Indeed, some studies have implied that antidepressants have made a dent in the number of suicides linked to major depression. For instance, as antidepressant prescription rates in the United States increased from 1988 to 1998, suicide rates declined 9 percent. As antidepressant medications have come to be prescribed more widely for major depression in Sweden and Hungary, suicide rates in those countries have plummeted as well. But still this question pressed for an answer: If persons with major depression received enough antidepressant medication to treat it effectively, would the medication shield them from suicide?

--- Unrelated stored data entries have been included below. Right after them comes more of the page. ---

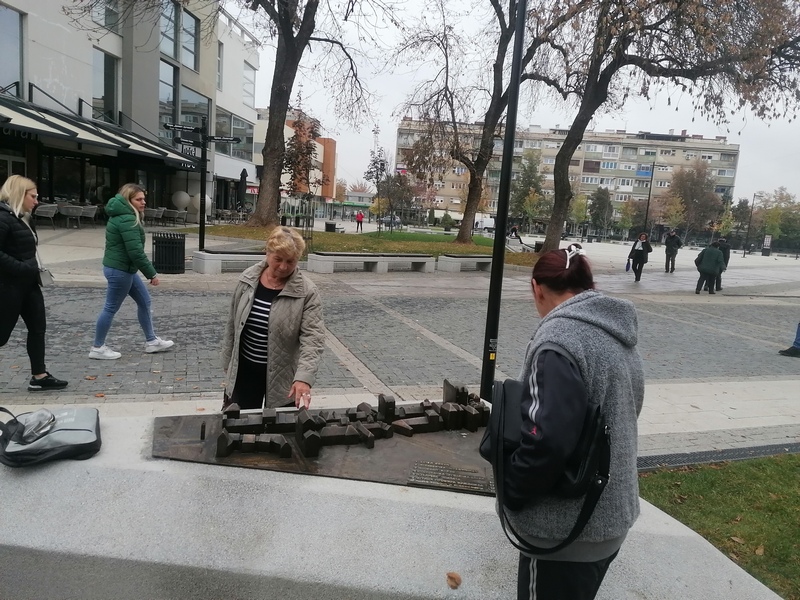
Identify the location of sculpture plaque. The image size is (800, 600). (436, 474).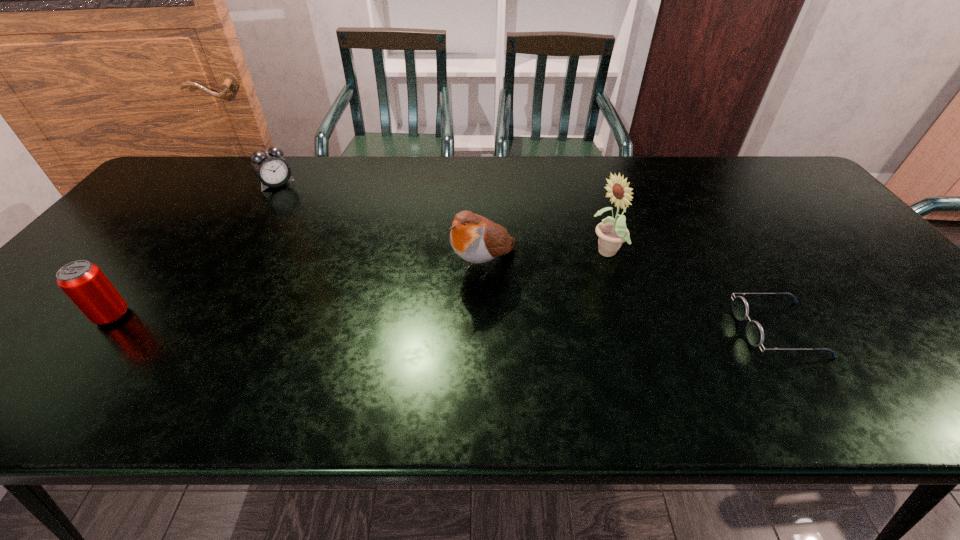
Identify the location of can. This screenshot has width=960, height=540. (84, 283).

Identify the location of the leftmost object. Image resolution: width=960 pixels, height=540 pixels. (84, 283).

At what (x,y) coordinates should I click in order to perform the action: click on sunglasses. Please return your answer as a coordinate pair (x, y). Looking at the image, I should click on (754, 331).

Where is `the rightmost object`? The height and width of the screenshot is (540, 960). the rightmost object is located at coordinates (754, 331).

The height and width of the screenshot is (540, 960). What are the coordinates of `the tallest object` in the screenshot? It's located at (612, 232).

Find the location of a particular element. the fourth object from left to right is located at coordinates (612, 232).

Identify the location of alarm clock. Image resolution: width=960 pixels, height=540 pixels. (269, 166).

Where is `the fourth object from right to left`? The height and width of the screenshot is (540, 960). the fourth object from right to left is located at coordinates (269, 166).

Where is `the third object from right to left`? The height and width of the screenshot is (540, 960). the third object from right to left is located at coordinates (476, 239).

At what (x,y) coordinates should I click in order to perform the action: click on bird. Please return your answer as a coordinate pair (x, y). Image resolution: width=960 pixels, height=540 pixels. Looking at the image, I should click on (476, 239).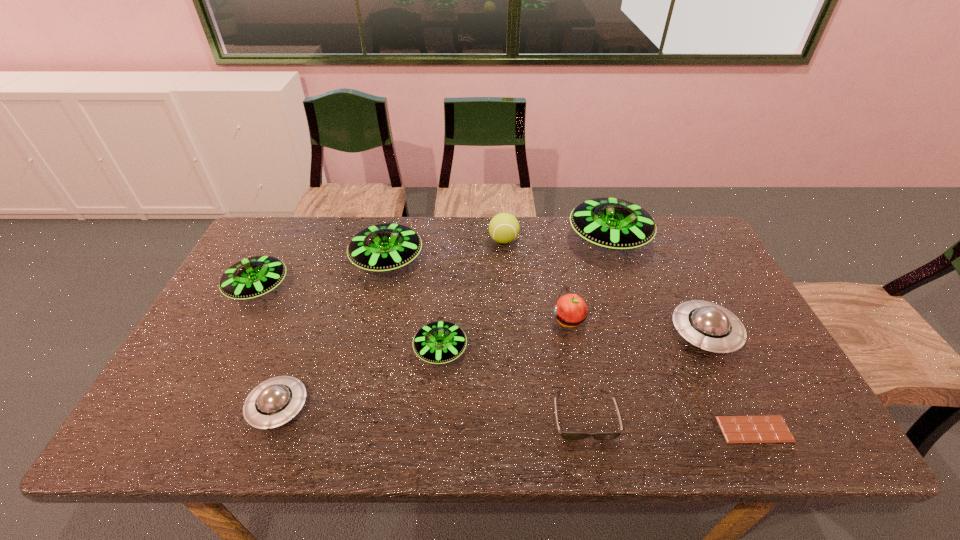
The width and height of the screenshot is (960, 540). Find the location of `chocolate bar present at the near edge`. chocolate bar present at the near edge is located at coordinates (768, 428).

Find the location of `object located in the left edge section of the desktop`. object located in the left edge section of the desktop is located at coordinates (253, 277).

The height and width of the screenshot is (540, 960). Identify the location of saucer that is positioned at the right edge. (704, 324).

Image resolution: width=960 pixels, height=540 pixels. I want to click on chocolate bar present at the right edge, so click(768, 428).

Locate an element on the screen. object that is at the near right corner is located at coordinates (768, 428).

At what (x,y) coordinates should I click in order to perform the action: click on vacant space at the far edge of the desktop. Please return your answer as a coordinate pair (x, y). Looking at the image, I should click on (536, 253).

Identify the location of vacant point at the near edge. The image size is (960, 540). (420, 431).

In the image, there is a desktop. Where is `vacant area at the left edge`? This screenshot has width=960, height=540. vacant area at the left edge is located at coordinates (220, 350).

You are a GUI agent. You are given a task and a screenshot of the screen. Output one action in this format:
    pyautogui.click(x=<x>, y=<y>)
    Task: Click on the free space at the far left corner of the desktop
    This screenshot has width=960, height=540.
    Given the screenshot: What is the action you would take?
    pyautogui.click(x=259, y=244)

You are a GUI agent. You are given a task and a screenshot of the screen. Output one action in this format:
    pyautogui.click(x=<x>, y=<y>)
    Task: Click on the free space at the near left corner of the desktop
    
    Given the screenshot: What is the action you would take?
    pyautogui.click(x=199, y=421)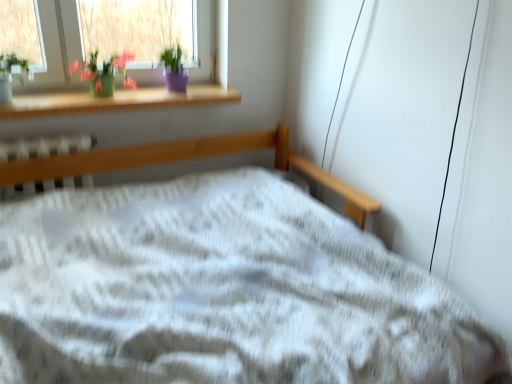
Where is `vacant space underneath green matte vase at upper left (from a real-world perspective)`? The width and height of the screenshot is (512, 384). vacant space underneath green matte vase at upper left (from a real-world perspective) is located at coordinates (113, 102).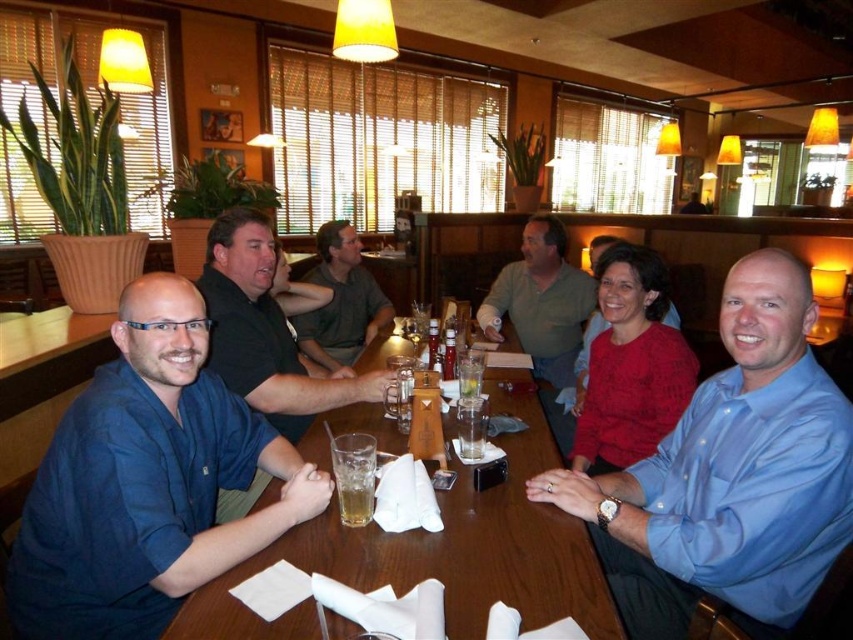
You are a server in the restaurant and need to deliver a drink to the wooden table at center. As you approach, you notice the green fabric shirt at center is blocking your path. Which object should you move around to reach the table?

You should move around the green fabric shirt at center because the wooden table at center is in front of it, meaning the shirt is blocking the path to the table.

You are a waiter at the restaurant and need to deliver a dessert to the table. The dessert needs to be placed between the green fabric shirt at center and the translucent glass beer at table center. Is there enough space between them to place the dessert?

The green fabric shirt at center and the translucent glass beer at table center are 2.09 meters apart, so there is sufficient space to place the dessert between them.

You are a photographer standing at the back of the room. You want to take a photo of the blue cotton shirt at left and the blue shirt at left. The minimum distance between them is 60.92 centimeters. Can you capture both in a single frame without moving either subject?

Yes, since the minimum distance between the blue cotton shirt at left and the blue shirt at left is 60.92 centimeters, which is within the camera frame capacity, you can capture both in a single frame without moving them.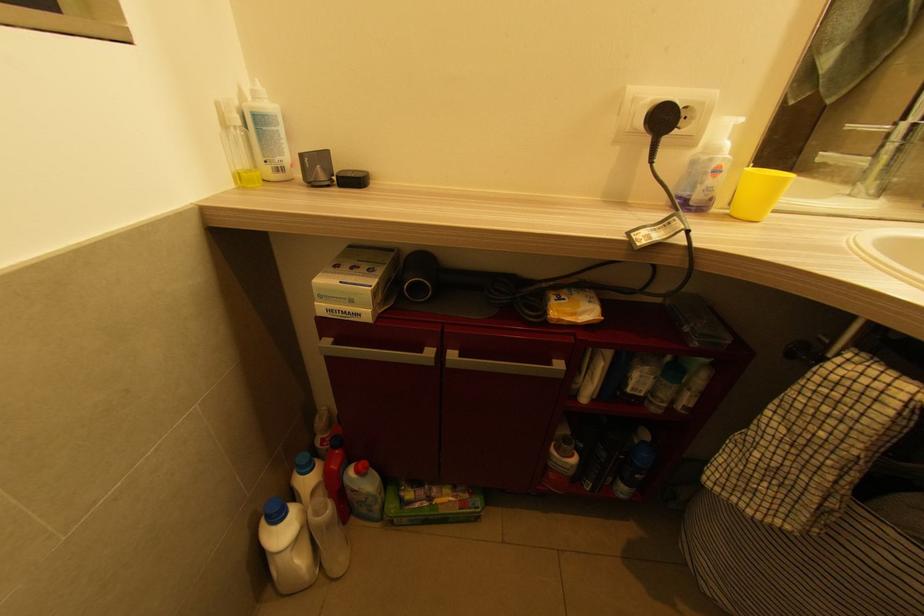
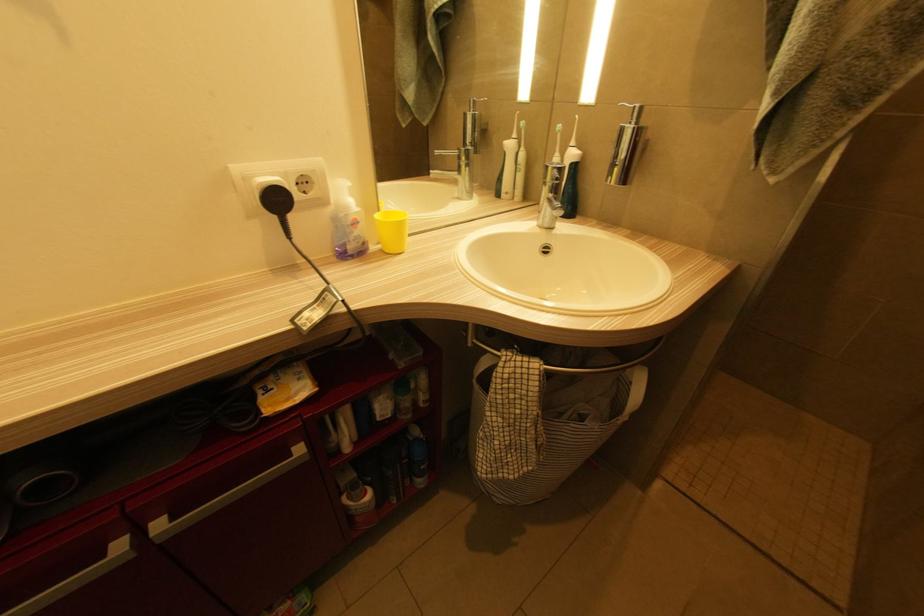
Question: The first image is from the beginning of the video and the second image is from the end. How did the camera likely rotate when shooting the video?

Choices:
 (A) Left
 (B) Right
 (C) Up
 (D) Down

Answer: (B)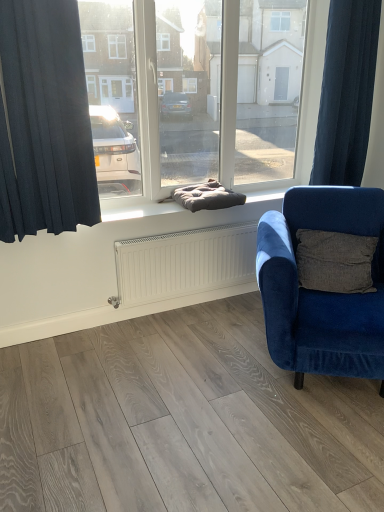
Where is `free location in front of velvet blue armchair at right`? This screenshot has width=384, height=512. free location in front of velvet blue armchair at right is located at coordinates (298, 448).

Subjects Treated Naturalistically
Maria Oquendo, M.D., an associate professor of clinical psychiatry at Columbia University, and colleagues launched a study to find the answer. They focused on the fates of 136 persons who had been hospitalized for major depression but who were treated naturalistically in their communities after that, either by primary care physicians or by psychiatrists.
Oquendo told Psychiatric News that the exact number of patients treated by each type of physician was not known but that “a substantial number—at least 50 percent—were probably seen by psychiatrists.”
Oquendo and her coworkers assessed the 136 subjects at three months, one year, and two years after hospital admission for the presence of major depression, the adequacy of antidepressant treatment for it, and any suicidal acts they had committed. The adequacy of antidepressant treatment was measured with the Antidepressant Treatment History Form. It is used to score the adequacy of treatment trials for major antidepressant medication categories on a scale of 0 to 5. A score of 3 or above is considered adequate treatment unless the patient responds to a lower dose. The investigators then attempted to see whether subjects receiving medication adequate for their depression were shielded from suicide.
Results Inconclusive
The investigators, however, could not come up with an answer, they reported in the October American Journal of Psychiatry. So many of the subjects were receiving what was considered inadequate treatment for their depression that it was not possible to measure whether adequate treatment protected against suicide. Of those who were treated, the mean rating for treatment adequacy was 2.5, below the minimum for adequate treatment. In fact, 18 of the 136 subjects—13 percent—received no antidepressant medication during the study period.
Nonetheless, of the 21 subjects who made a suicide attempt during the two-year study, nine were getting what seemed to be adequate antidepressant medication for their needs. So it looks as though, even when depressed individuals are receiving antidepressant medications that appear to be sufficient to combat their depressions, they may still be physiologically treatment resistant and thus at suicide risk.
Future Investigations
The next step in determining whether antidepressants can protect against suicide prompted by major depression, Oquendo and her colleagues explained in their study report, is not a naturalistic study like the one they just conducted, but one in which researchers measure the levels of antidepressants in subjects’ blood.
Oquendo, in fact, is already investigating whether medications can protect against suicide linked to bipolar disease, she told Psychiatric News. This investigation, she explained, is large, controlled, and prospective, and compares the efficacy of lithium and valproate in the prevention of suicidal behavior in patients with bipolar illness. “We will be following patients for two years and monitoring their clinical status and blood levels carefully,” she said.
The study was funded by grants from the National Institute of Mental Health.